(Stored items)
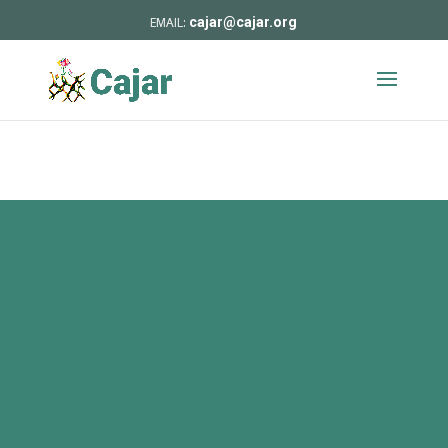
cajar@cajar.org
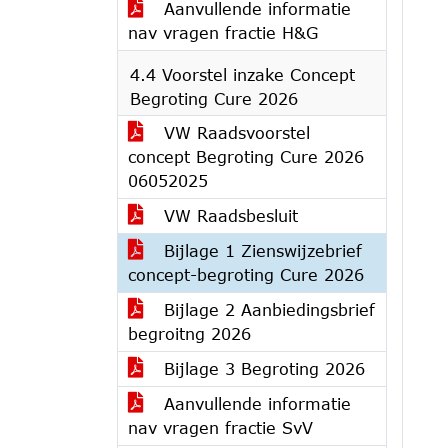
Aanvullende informatie
nav vragen fractie H&G
4.4 Voorstel inzake Concept
Begroting Cure 2026
VW Raadsvoorstel
concept Begroting Cure 2026
06052025
VW Raadsbesluit
Bijlage 1 Zienswijzebrief
concept-begroting Cure 2026
Bijlage 2 Aanbiedingsbrief
begroitng 2026
Bijlage 3 Begroting 2026
Aanvullende informatie
nav vragen fractie SvV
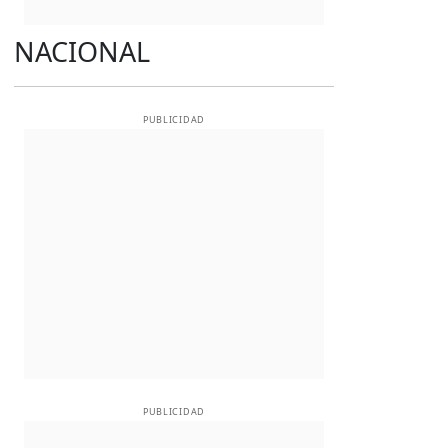
NACIONAL
PUBLICIDAD
PUBLICIDAD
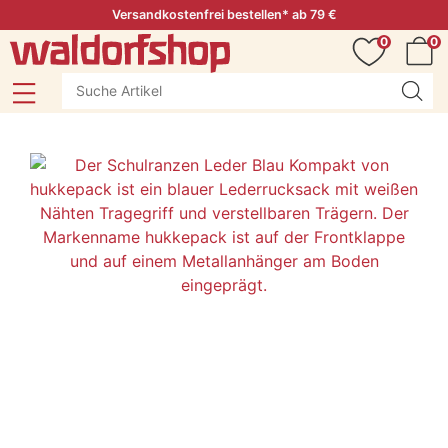
Versandkostenfrei bestellen* ab 79 €
0
0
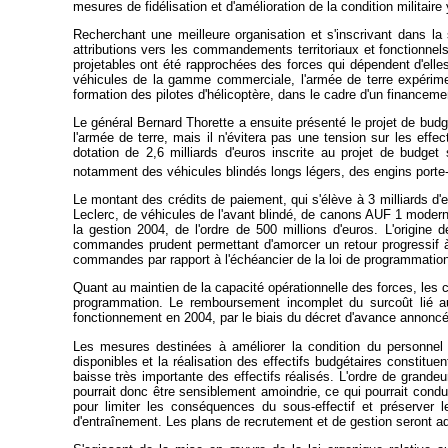
mesures de fidélisation et d'amélioration de la condition militair
Recherchant une meilleure organisation et s'inscrivant dans la 
attributions vers les commandements territoriaux et fonctionnels
projetables ont été rapprochées des forces qui dépendent d'elles.
véhicules de la gamme commerciale, l'armée de terre expérime
formation des pilotes d'hélicoptère, dans le cadre d'un financeme
Le général Bernard Thorette a ensuite présenté le projet de budge
l'armée de terre, mais il n'évitera pas une tension sur les ef
dotation de 2,6 milliards d'euros inscrite au projet de budg
notamment des véhicules blindés longs légers, des engins porte-
Le montant des crédits de paiement, qui s'élève à 3 milliards d'e
Leclerc, de véhicules de l'avant blindé, de canons AUF 1 modernis
la gestion 2004, de l'ordre de 500 millions d'euros. L'origine
commandes prudent permettant d'amorcer un retour progressif à
commandes par rapport à l'échéancier de la loi de programmation m
Quant au maintien de la capacité opérationnelle des forces, les cré
programmation. Le remboursement incomplet du surcoût lié aux
fonctionnement en 2004, par le biais du décret d'avance annoncé 
Les mesures destinées à améliorer la condition du personnel so
disponibles et la réalisation des effectifs budgétaires constitue
baisse très importante des effectifs réalisés. L'ordre de grande
pourrait donc être sensiblement amoindrie, ce qui pourrait condu
pour limiter les conséquences du sous-effectif et préserver le
d'entraînement. Les plans de recrutement et de gestion seront 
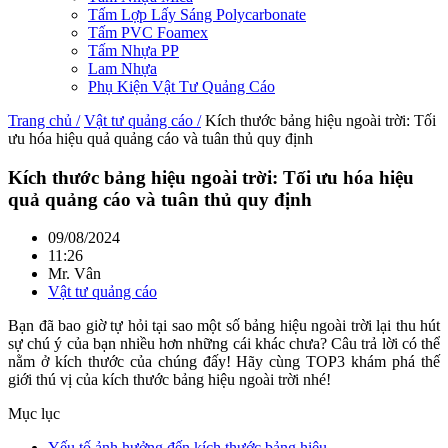
Tấm Lợp Lấy Sáng Polycarbonate
Tấm PVC Foamex
Tấm Nhựa PP
Lam Nhựa
Phụ Kiện Vật Tư Quảng Cáo
Trang chủ /
Vật tư quảng cáo /
Kích thước bảng hiệu ngoài trời: Tối
ưu hóa hiệu quả quảng cáo và tuân thủ quy định
Kích thước bảng hiệu ngoài trời: Tối ưu hóa hiệu
quả quảng cáo và tuân thủ quy định
09/08/2024
11:26
Mr. Vân
Vật tư quảng cáo
Bạn đã bao giờ tự hỏi tại sao một số bảng hiệu ngoài trời lại thu hút
sự chú ý của bạn nhiều hơn những cái khác chưa? Câu trả lời có thể
nằm ở kích thước của chúng đấy! Hãy cùng TOP3 khám phá thế
giới thú vị của kích thước bảng hiệu ngoài trời nhé!
Mục lục
Yếu tố ảnh hưởng đến kích thước bảng hiệu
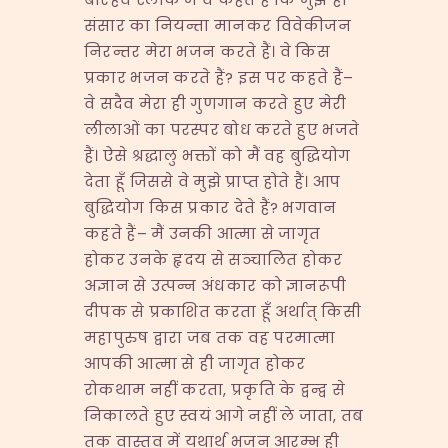
संसार का नियन्ता मानकर विवेकीजन
निरन्तर मेरा भजन करते हैं। वे किस
प्रकार भजन करते हैं? इस पर कहते हैं–
वे सदैव मेरा ही गुणगान करते हुए मेरी
लीलाओं का परस्पर बोध करते हुए भजते
हैं। ऐसे श्रद्धालु भक्तों को मैं वह बुद्धियोग
देता हूँ जिससे वे मुझे प्राप्त होते हैं। आप
बुद्धियोग किस प्रकार देते हैं? भगवान
कहते हैं– मैं उनकी आत्मा से जागृत
होकर उनके हृदय से सञ्चालित होकर
अज्ञान से उत्पन्न अंधकार को ज्ञानरूपी
दीपक से प्रकाशित करता हूँ अर्थात् किसी
महापुरुष द्वारा जब तक वह परमात्मा
आपकी आत्मा से ही जागृत होकर
रोकथाम नहीं करता, प्रकृति के द्वन्द्व से
निकालते हुए स्वयं आगे नहीं ले जाता, तब
तक वास्तव में यथार्थ भजन आरम्भ ही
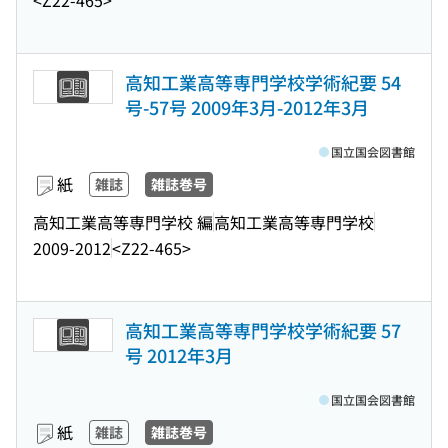
<Z22-465>
高知工業高等専門学校学術紀要 54
号-57号 2009年3月-2012年3月
国立国会図書館
紙
雑誌
雑誌巻号
高知工業高等専門学校 編
高知工業高等専門学校
2009-2012
<Z22-465>
高知工業高等専門学校学術紀要 57
号 2012年3月
国立国会図書館
紙
雑誌
雑誌巻号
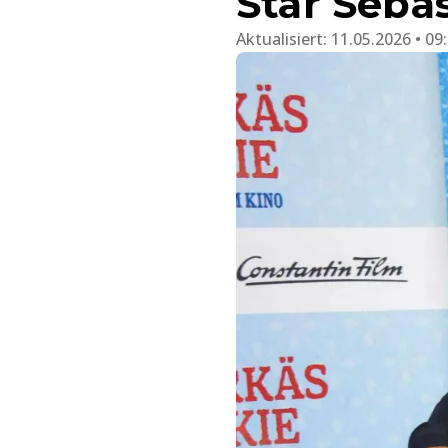
Star Seba
Aktualisiert:
11.05.2026 • 09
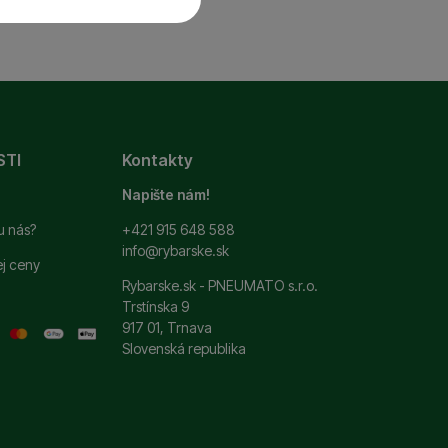
 a ďalšie nevyhnutné
ste sa s nami mohli
STI
Kontakty
si zapamätať vaše
ť
.
 ako je chat a podobne.
Napište nám!
u nás?
+421 915 648 588
info@rybarske.sk
ej ceny
ní. Ich pomocou
Rybarske.sk - PNEUMATO s.r.o.
 pomocou týchto cookies
Trstínska 9
užívateľov nášho webu.
917 01, Trnava
Slovenská republika
 zobrazovať ponuky,
erov.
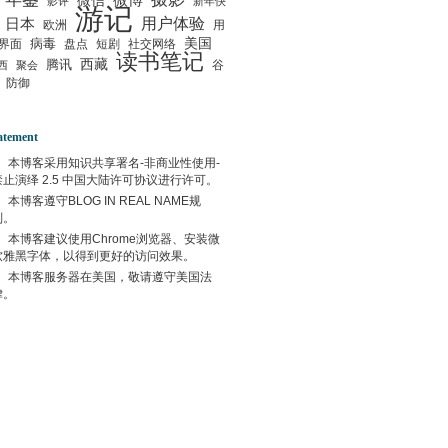
微信
微博
影评
新年快
游记
用户体验
日本
欧洲
用
美国
病毒
界面
盘点
短剧
社交网络
读书笔记
西藏
腾讯
谷
西
聚会
防御
atement
本博客采用
知识共享署名-非商业性使用-
禁止演绎 2.5 中国大陆许可协议
进行许可。
本博客遵守
BLOG IN REAL NAME
规
则。
本博客建议使用
Chrome
浏览器、安装微
软雅黑字体，以得到更好的访问效果。
本博客服务器在
美国
，敬请遵守
美国
法
律。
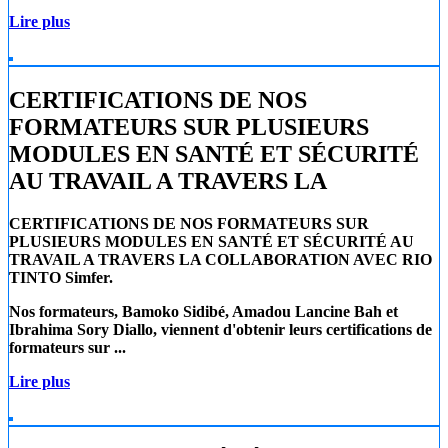
Lire plus
CERTIFICATIONS DE NOS
FORMATEURS SUR PLUSIEURS
MODULES EN SANTÉ ET SÉCURITÉ
AU TRAVAIL A TRAVERS LA
CERTIFICATIONS DE NOS FORMATEURS SUR
PLUSIEURS MODULES EN SANTÉ ET SÉCURITÉ AU
TRAVAIL A TRAVERS LA COLLABORATION AVEC RIO
TINTO Simfer.
Nos formateurs, Bamoko Sidibé, Amadou Lancine Bah et
Ibrahima Sory Diallo, viennent d'obtenir leurs certifications de
formateurs sur ...
Lire plus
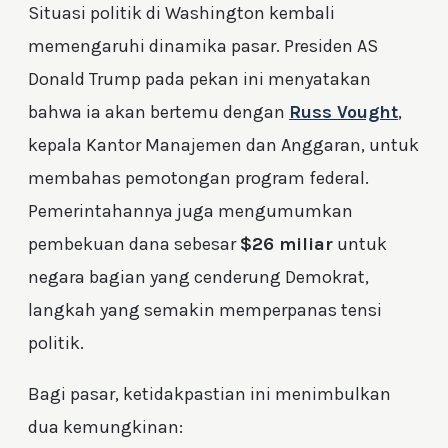
Situasi politik di Washington kembali
memengaruhi dinamika pasar. Presiden AS
Donald Trump pada pekan ini menyatakan
bahwa ia akan bertemu dengan
Russ Vought
,
kepala Kantor Manajemen dan Anggaran, untuk
membahas pemotongan program federal.
Pemerintahannya juga mengumumkan
pembekuan dana sebesar
$26 miliar
untuk
negara bagian yang cenderung Demokrat,
langkah yang semakin memperpanas tensi
politik.
Bagi pasar, ketidakpastian ini menimbulkan
dua kemungkinan:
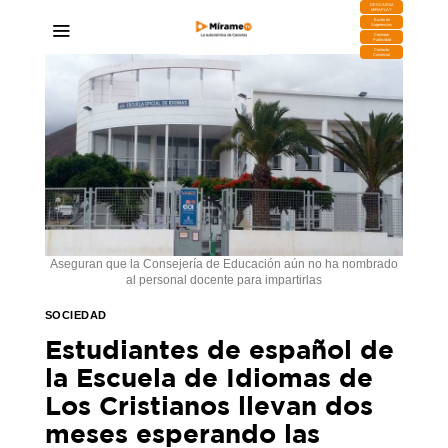
DESCARGA
MIRAPLAY
Buzón de
Sugerencias
Contratar
Publicidad
Contacto
Comercial
Aseguran que la Consejería de Educación aún no ha nombrado
al personal docente para impartirlas
SOCIEDAD
Estudiantes de español de
la Escuela de Idiomas de
Los Cristianos llevan dos
meses esperando las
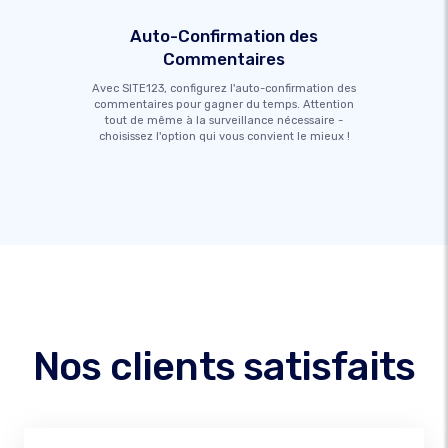
Auto-Confirmation des
Commentaires
Avec SITE123, configurez l'auto-confirmation des
commentaires pour gagner du temps. Attention
tout de même à la surveillance nécessaire -
choisissez l'option qui vous convient le mieux !
Nos clients satisfaits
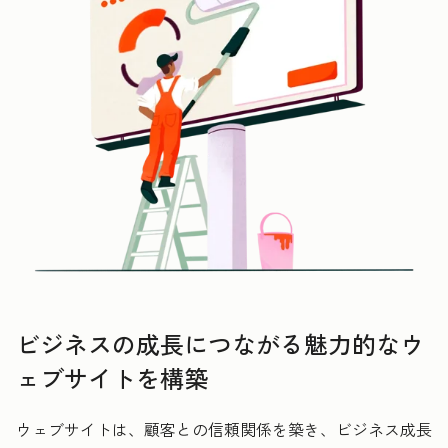
ビジネスの成長につながる魅力的なウ
ェブサイトを構築
ウェブサイトは、顧客との信頼関係を築き、ビジネス成長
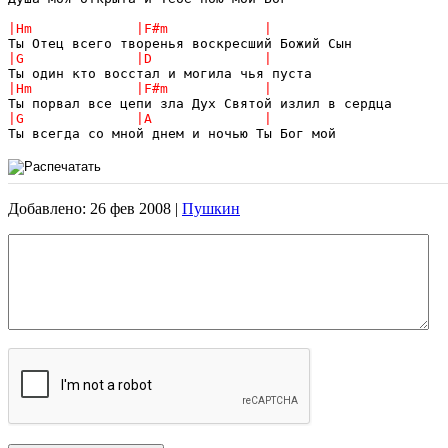
Добавлено: 26 фев 2008 |
Пушкин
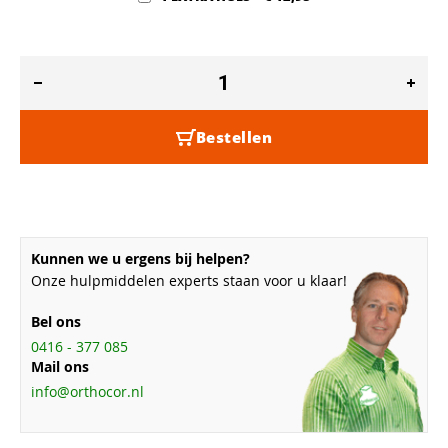
Bestellen
Kunnen we u ergens bij helpen?
Onze hulpmiddelen experts staan voor u klaar!
Bel ons
0416 - 377 085
Mail ons
info@orthocor.nl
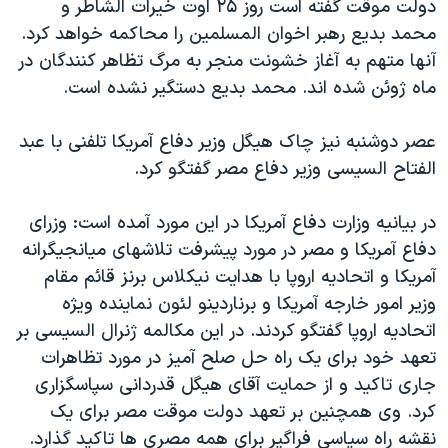
دولت موقت گفته است روز ۲۵ اوت خیرات الشاطر و
محمد بدیع رهبر اخوان المسلمین را محاکمه خواهد کرد.
آنها متهم به آغاز خشونت منجر به مرگ تظاهر کنندگان در
ماه ژوئن شده اند. محمد بدیع دستگیر نشده است.
عصر دوشنبه نیز چاک هیگل وزیر دفاع آمریکا تلفنی با عبد
الفتاح السیسی وزیر دفاع مصر گفتگو کرد.
در بیانیه وزارت دفاع آمریکا در این مورد آمده است: وزرای
دفاع آمریکا و مصر در مورد پیشرفت تلاشهای میانجیگرانه
آمریکا و اتحادیه اروپا با هدایت نیکلاس برنز قائم مقام
وزیر امور خارجه آمریکا و برناردینو لئون نماینده ویژه
اتحادیه اروپا گفتگو کردند. در این مکالمه ژنرال السیسی بر
تعهد خود برای یک راه حل صلح آمیز در مورد تظاهرات
جاری تاکید و از حمایت آقای هیگل قدردانی سپاسگزاری
کرد. وی همچنین بر تعهد دولت موقت مصر برای یک
نقشه راه سیاسی فراگیر برای همه مصری ها تاکید گذارد.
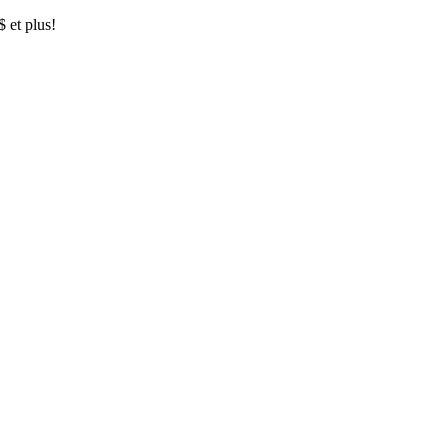
$ et plus!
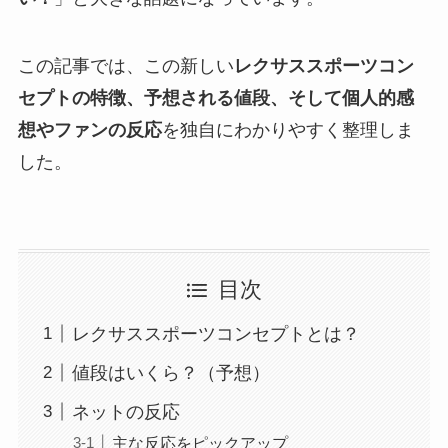
この記事では、この新しい
レクサススポーツコン
セプトの特徴、予想される値段、そして個人的感
想やファンの反応
を独自にわかりやすく整理しま
した。
目次
レクサススポーツコンセプトとは？
値段はいくら？（予想）
ネットの反応
主な反応をピックアップ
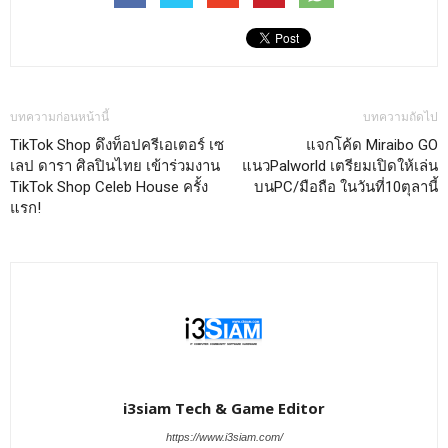
บทความก่อนหน้านี้
บทความถัดไป
TikTok Shop ดึงท็อปครีเอเตอร์ เซ
แจกโค้ด Miraibo GO
เลป ดารา ศิลปินไทย เข้าร่วมงาน
แนวPalworld เตรียมเปิดให้เล่น
TikTok Shop Celeb House ครั้ง
บนPC/มือถือ ในวันที่10ตุลานี้
แรก!
i3siam Tech & Game Editor
https://www.i3siam.com/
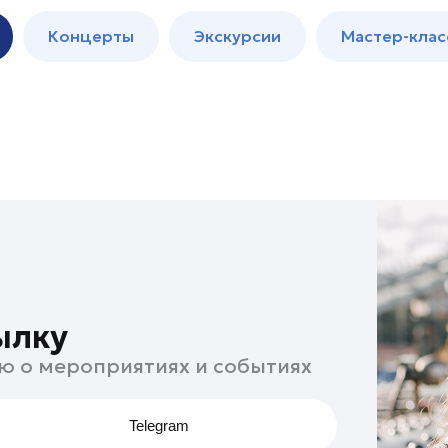
м
Мастер-
Концерты
Экскурсии
Мастер-клас
классы
Спектакли
ылку
ю о мероприятиях и событиях
Telegram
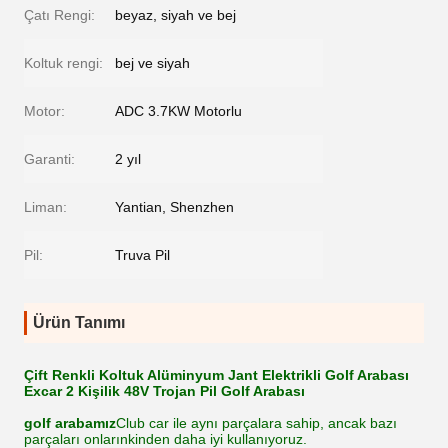
Çatı Rengi:
beyaz, siyah ve bej
Koltuk rengi:
bej ve siyah
Motor:
ADC 3.7KW Motorlu
Garanti:
2 yıl
Liman:
Yantian, Shenzhen
Pil:
Truva Pil
Ürün Tanımı
Çift Renkli Koltuk Alüminyum Jant Elektrikli Golf Arabası
Excar 2 Kişilik 48V Trojan Pil Golf Arabası
golf arabamız
Club car ile aynı parçalara sahip, ancak bazı
parçaları onlarınkinden daha iyi kullanıyoruz.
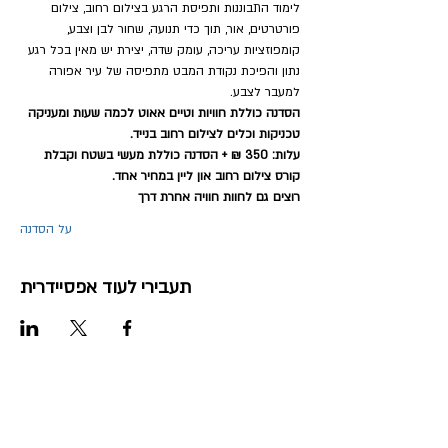
לימוד התבוננות ותפיסת הרגע בצילום רחוב, צילום 
פורטרטים, אור, תוך כדי תנועה, שחור לבן וצבע, 
קומפוזציות עריכה, עומק שדה, יצירת יש מאין בכל רגע 
נתון והפיכת נקודת המבט מתפיסה של עיר אפורה 
למעבר לצבע.
הסדנה כוללת חוויות וטיים אאוט לכמה שעות ומעניקה 
טכניקות וכלים לצילום רחוב בנייד.
עלות: 350 ₪ + הסדנה כוללת מעשי בשטח וקבלת 
קורס צילום רחוב און ליין במחיר אחד.
רוצים גם לחוות חוויה אחרת דרך
על הסדנה
תעבירי לעוד אפסיידרית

> _Instruction_
Rewrite the rows starting at the line containing "دولت موقت گفته است روز ۲۵ اوت خیرات الشاطر و" and ending at the line containing "جاری تاکید و", substituting "ایالات متحده" for every "آمریکا" and leaving everything else unchanged.

> _Task response_
دولت موقت گفته است روز ۲۵ اوت خیرات الشاطر و
محمد بدیع رهبر اخوان المسلمین را محاکمه خواهد کرد.
آنها متهم به آغاز خشونت منجر به مرگ تظاهر کنندگان در
ماه ژوئن شده اند. محمد بدیع دستگیر نشده است.
عصر دوشنبه نیز چاک هیگل وزیر دفاع ایالات متحده تلفنی با عبد
الفتاح السیسی وزیر دفاع مصر گفتگو کرد.
در بیانیه وزارت دفاع ایالات متحده در این مورد آمده است: وزرای
دفاع ایالات متحده و مصر در مورد پیشرفت تلاشهای میانجیگرانه
ایالات متحده و اتحادیه اروپا با هدایت نیکلاس برنز قائم مقام
وزیر امور خارجه ایالات متحده و برناردینو لئون نماینده ویژه
اتحادیه اروپا گفتگو کردند. در این مکالمه ژنرال السیسی بر
تعهد خود برای یک راه حل صلح آمیز در مورد تظاهرات
جاری تاکید و از حمایت آقای هیگل قدردانی سپاسگزاری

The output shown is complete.